MMTM: Multi-Tasking Multi-Decoder Transformer for Math Word Problems
This addresses the challenge of improving mathematical reasoning and generalizability in AI systems for educational or automated problem-solving applications, representing a strong specific gain rather than a broad paradigm shift.
The paper tackled the problem of poor performance of existing neural architectures on the adversarial math word problem dataset SVAMP by introducing MMTM, a multi-tasking multi-decoder transformer model, which achieved a 19.4% relative improvement over state-of-the-art baselines.

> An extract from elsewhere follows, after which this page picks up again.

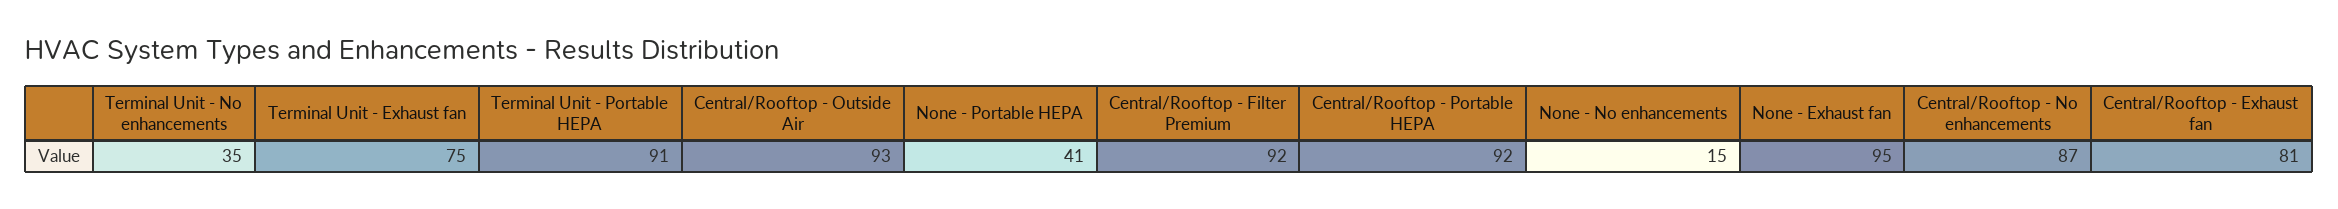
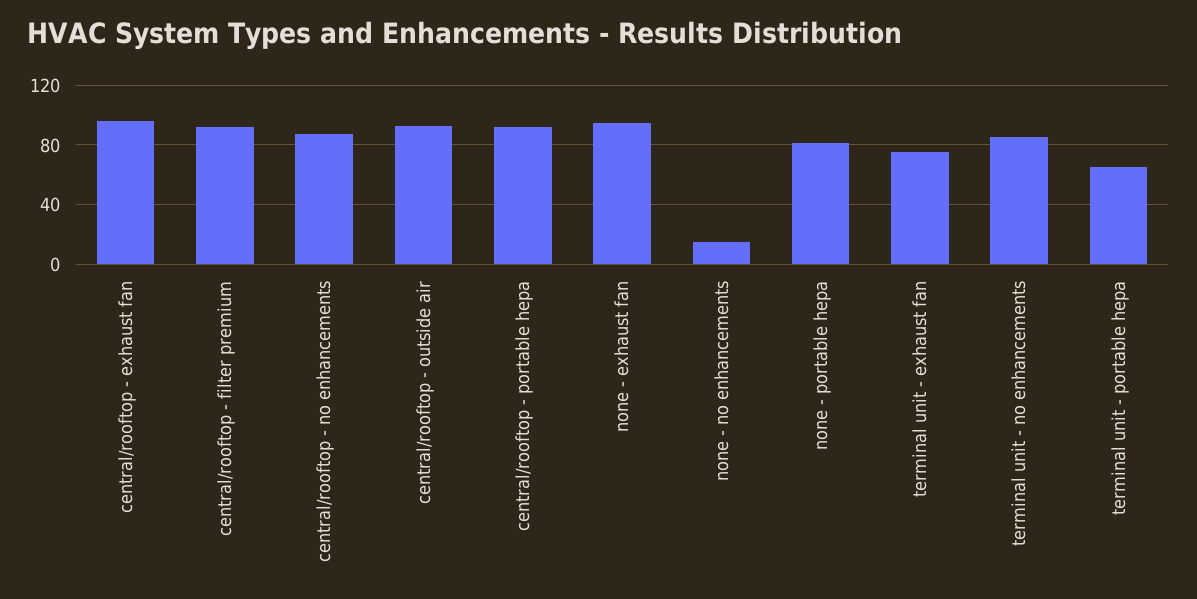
Terminal Unit - No enhancements: 35 -> 85
Terminal Unit - Portable HEPA: 91 -> 65
None - Portable HEPA: 41 -> 80
Central/Rooftop - Exhaust fan: 81 -> 95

Recently, quite a few novel neural architectures were derived to solve math word problems by predicting expression trees. These architectures varied from seq2seq models, including encoders leveraging graph relationships combined with tree decoders. These models achieve good performance on various MWPs datasets but perform poorly when applied to an adversarial challenge dataset, SVAMP. We present a novel model MMTM that leverages multi-tasking and multi-decoder during pre-training. It creates variant tasks by deriving labels using pre-order, in-order and post-order traversal of expression trees, and uses task-specific decoders in a multi-tasking framework. We leverage transformer architectures with lower dimensionality and initialize weights from RoBERTa model. MMTM model achieves better mathematical reasoning ability and generalisability, which we demonstrate by outperforming the best state of the art baseline models from Seq2Seq, GTS, and Graph2Tree with a relative improvement of 19.4% on an adversarial challenge dataset SVAMP.